The Los Angeles Times reports about live streaming cellular video. Although the article focuses on technology entrepreneur Jason Calacanis, I was more interested in the comments from Laura Fitton about how she used Qik when her grandmother was dying.
Fitton, a consultant in public speaking, visited her paternal grandmother, who was dying in Massachusetts at a hospice on Cape Cod. Her grandmother was given two weeks to live, and Fitton’s father in Florida wasn’t sure whether he should immediately fly to the hospice.
Fitton, who has a Qik feed (see left), aimed her camera phone at her grandmother so her father could see his mother at the hospice. “It almost gave him a chance to sit with her awhile and start to come to terms with what he had to come and do,” Fitton says in the article.

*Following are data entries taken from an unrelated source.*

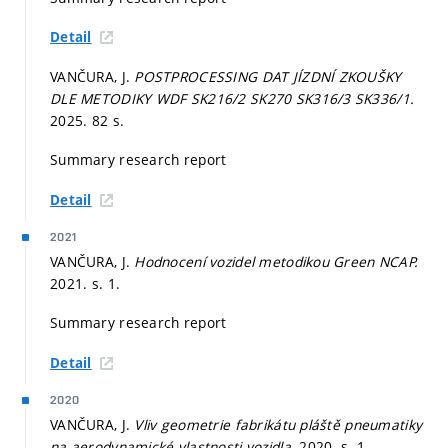
Detail
VANČURA, J.
POSTPROCESSING DAT JÍZDNÍ ZKOUŠKY
DLE METODIKY WDF SK216/2 SK270 SK316/3 SK336/1.
2025. 82 s.
Summary research report
Detail
2021
VANČURA, J.
Hodnocení vozidel metodikou Green NCAP.
2021.
s. 1.
Summary research report
Detail
2020
VANČURA, J.
Vliv geometrie fabrikátu pláště pneumatiky
na aerodynamické vlastnosti vozidla.
2020.
s. 1.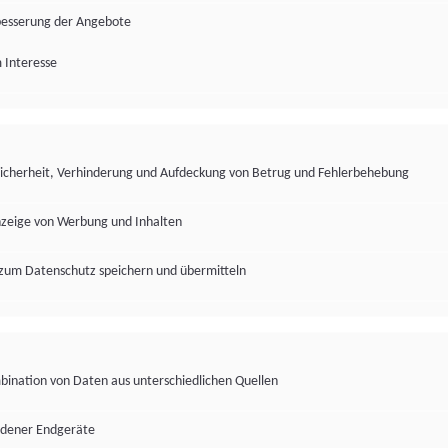
besserung der Angebote
 Interesse
Sicherheit, Verhinderung und Aufdeckung von Betrug und Fehlerbehebung
nzeige von Werbung und Inhalten
zum Datenschutz speichern und übermitteln
ination von Daten aus unterschiedlichen Quellen
edener Endgeräte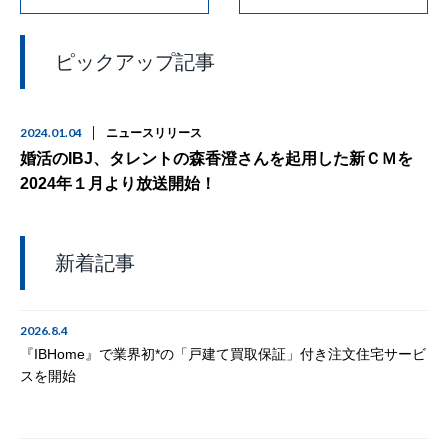
ピックアップ記事
2024.01.04
ニュースリリース
婚活のIBJ、タレントの森香澄さんを起用した新ＣＭを
2024年１月より放送開始！
新着記事
2026.8.4
『IBHome』で業界初*の「戸建て買取保証」付き注文住宅サービ
スを開始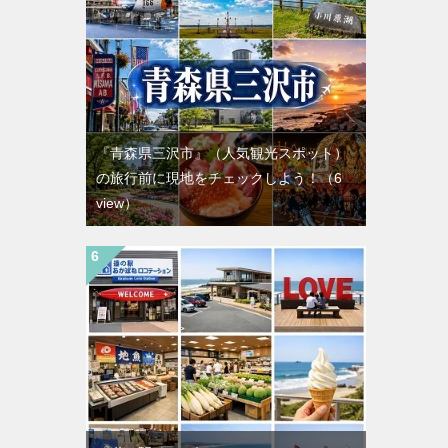
『青森県三沢市』（人気観光スポット）
の旅行前に現地をチェックしよう！
（6
view）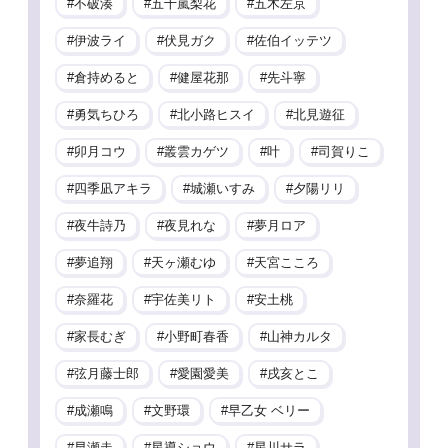
不破湊
五十嵐梨花
五木左京
伊波ライ
伏見ガク
佐伯イッテツ
倉持めると
健屋花那
先斗寧
勇気ちひろ
北小路ヒスイ
北見遊征
卯月コウ
叢雲カゲツ
叶
司賀りこ
四季凪アキラ
城瀬いすみ
夕陽リリ
夜牛詩乃
夜見れな
夢月ロア
夢追翔
天ヶ瀬むゆ
天宮こころ
奈羅花
宇佐美リト
安土桃
家長むぎ
小野町春香
山神カルタ
弦月藤士郎
愛園愛美
戌亥とこ
成瀬鳴
文野環
早乙女 ベリー
早瀬走
星導ショウ
星川サラ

Her father decided to fly to the Cape and saw his mother the following day. She died less than a day later. “’Time was more of the essence than anyone knew,’ Fitton said, and so the video session ‘really made a difference in our lives,’” the Los Angeles Times reports.
The power of personal live streaming
Many techies use their phones to interview other techies, to stream conferences and to show their lunches and dinners. That’s fine, and there can be a lot of value with that.
But Fitton’s live streaming dramatically highlights the power of this technology for personal use. It’s applications like Fitton’s — not one more lame, blurry, noisy party video — that helps to illustrate how live streaming cellular video is revolutionary.